So for those who don't know, most of the actual data is in cd.wad and the metadata that actually tells you where everything is is cd.hed, which consists of a bunch of 3-uint32_t tuples with the filename_hash, the offset_into_the_wad, and the length. The upside is it's nice and fast to look things up. The downside is it's a nuisance to rip as you lack the filenames.

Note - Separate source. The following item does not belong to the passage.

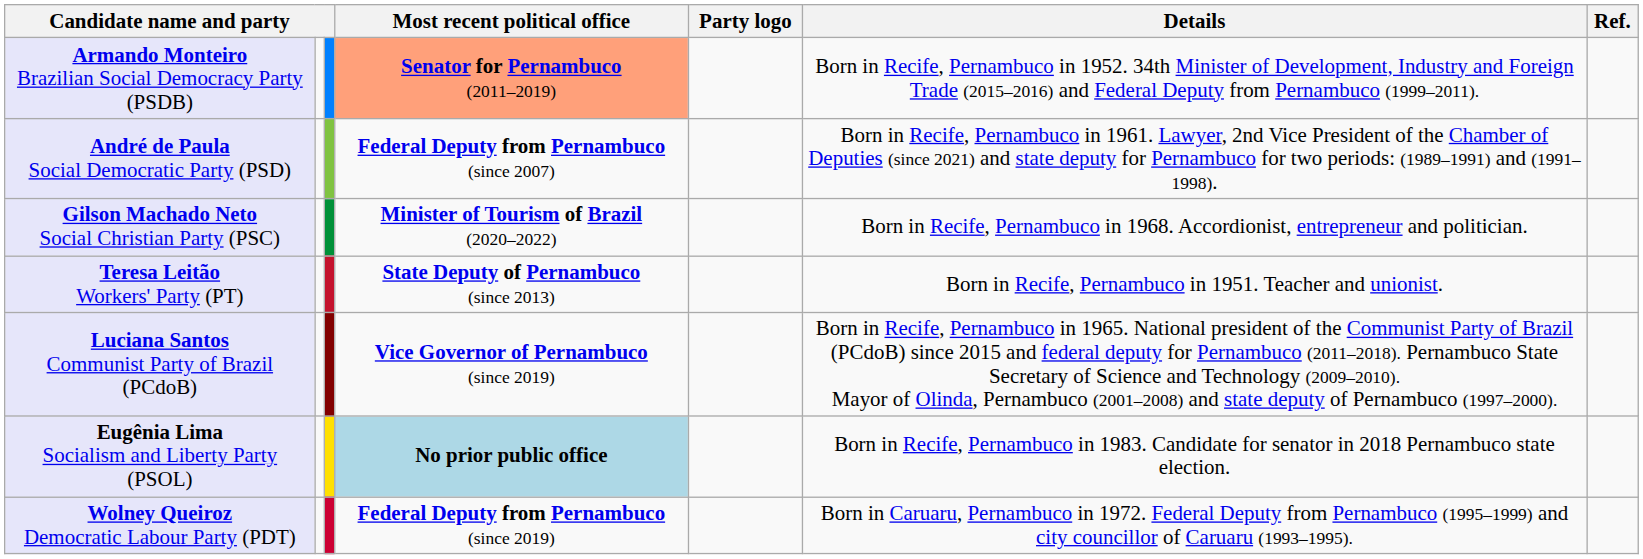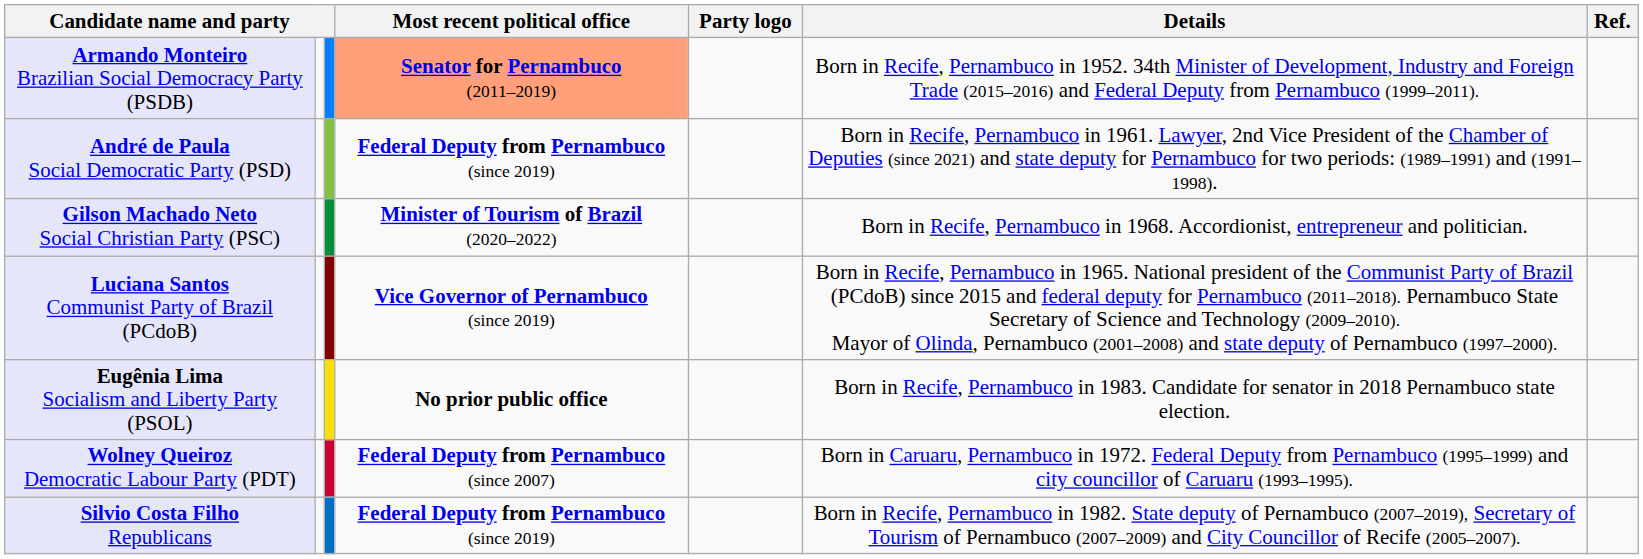André de Paula Social Democratic Party (PSD) | Most recent political office: Federal Deputy from Pernambuco (since 2007) -> Federal Deputy from Pernambuco (since 2019)
- row: Teresa Leitão Workers' Party (PT) | State Deputy of Pernambuco (since 2013) | Born in Recife, Pernambuco in 1951. Teacher and unionist.
Eugênia Lima Socialism and Liberty Party (PSOL) | Most recent political office: lightblue background -> no background
Wolney Queiroz Democratic Labour Party (PDT) | Most recent political office: Federal Deputy from Pernambuco (since 2019) -> Federal Deputy from Pernambuco (since 2007)
+ row: Silvio Costa Filho Republicans | Federal Deputy from Pernambuco (since 2019) | Born in Recife, Pernambuco in 1982. State deputy of Pernambuco (2007–2019), Secretary of Tourism of Pernambuco (2007–2009) and City Councillor of Recife (2005–2007).
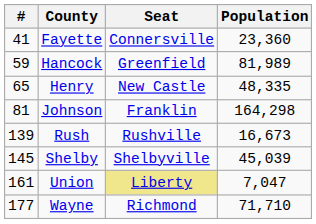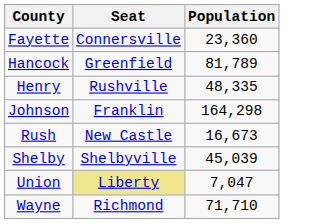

Here's the hash algorithm. It's a broken version of CRC-32 which may have been "obfuscated"... but for some reason they still kept the usual 0xEDB88320 polynomial so it sticks out like a sore thumb anyway.

Code: Select all

`uint32_t namehash(const char *s)`

{

uint32_t csum = (uint32_t)(int32_t)-1;

for(int i = 0; s[i] != '\x00'; i++) {

uint32_t a1 = (uint32_t)(uint8_t)s[i];

// Convert to lower case

if(a1 >= 'A' && a1 <= 'Z') {

a1 += 32;

}

// Broken CRC-32 implementation

//

// Normal CRC-32:

// * Shift right, if carry then XOR by 0xEDB88320

//

// THPS2 Special! Wow! edition:

// * Rotate left, shift original XOR'd val right, if carry then XOR by 0xEDB88320

uint32_t v0 = (a1 ^ csum);

uint32_t bits = (v0 & 0xFF);

// Reference implementation

for(int j = 0; j < 8; j++)

{

// Rotate left

csum = ((csum>>31)&1)|(csum<<1);

// Then apply the polynomial

if((bits & 1) != 0) {

csum ^= 0xEDB88320;

}

// Shift along

bits >>= 1;

}

}

return csum;

}

Also, huge shoutouts to Graymatter LTI for including a whole bunch of juicy stuff in the PC version that really shouldn't be there, like, ooh, the build logs and the complete symbol table for the PS1 demo version, and all the definitions used in the TRG files which makes reverse-engineering the maps that much easier. But on a more humble note, they at least kept the filenames fully intact on the PC version, which was invaluable for a few sets of filenames.

EDIT: Oops, the comment said "rotate right" - it's a left rotate.